Wealthy consumers can afford financial advisors to help with the intricacies, but middle market baby boomers will likely find themselves walking the retirement planning line unassisted. A wrong step can make the difference between comfortable retirement and significant belt tightening.
How well are financial institutions currently prepared to serve the mid-market boomers?
Consider: Providing objective advice is perceived as difficult and ultimately unprofitable, and many of the new retirement products have not excited most potential buyers. Conversely, variable deferred annuities with guaranteed minimum withdrawal benefits have proven wildly successful from a sales perspective, but some designs show questionable value as retirement-planning strategies.
Clearly, progress is required on several fronts for any provider to become a leader in this market. Some examples follow:
Customer confidence. Institutions need to win or restore consumer confidence. The pure product-focused sales approach has dominated for so long that those seriously starting to plan for their retirement encounter the same product pitches over and over, regardless of individual circumstances.
Transparency is increasingly important, yet a long-standing industry criticism is that customers may know the price of an investment product without fully understanding the true costs or embedded penalties. They most certainly do not appreciate how most products add value to their overall retirement strategy.

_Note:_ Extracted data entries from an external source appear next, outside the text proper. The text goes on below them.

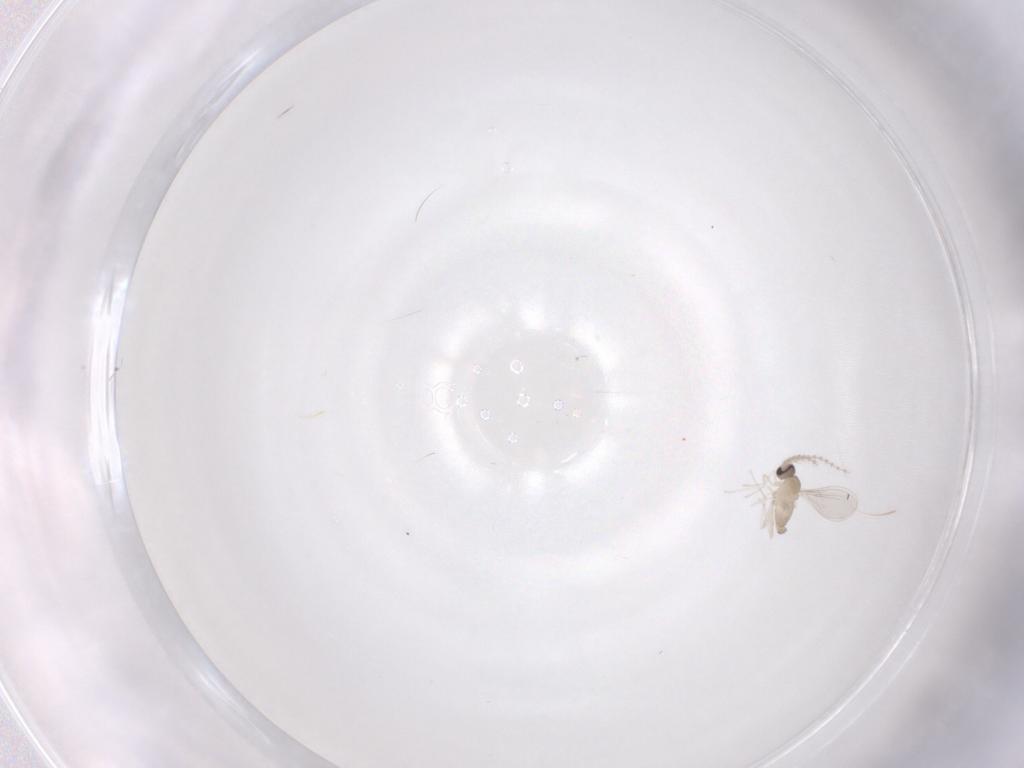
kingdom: Animalia
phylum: Arthropoda
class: Insecta
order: Diptera
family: Cecidomyiidae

In the race between banks, insurance companies, asset managers, or financial advisors, customers will place their confidence in providers that bring objective analysis and the best advice to bear on all of their retirement decisions: retirement cash flow, asset allocation, taxes, insurance and estate planning.

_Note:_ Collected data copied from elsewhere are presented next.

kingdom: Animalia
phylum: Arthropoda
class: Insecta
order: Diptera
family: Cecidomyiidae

Customer dialogue. The reality today is that institutions are not prepared to engage mid-market boomers in a true dialogue about how to generate and protect retirement income. Until recently, only product sales representatives and product information generalists have been available to customers through toll-free lines.
Customer service representatives for financial services providers (e.g., agents, brokers, financial consultants) are on the front line and control the providers’ relationships with customers. When the interaction between consumer and representative is limited to superficial assessment of only some of the customer’s needs and narrow product solutions, prospects for developing a long-term personal relationship are slim.
Some providers are working to develop cost-effective ways to enhance customer relationships by training and supporting their representatives so they can elevate the dialogue. Transitioning from salespeople (who typically sell only a few products) to advisors (who focus on a good-faith assessment of each customer’s needs) is critical in positioning an institution as a trusted advisor to mid-market customers.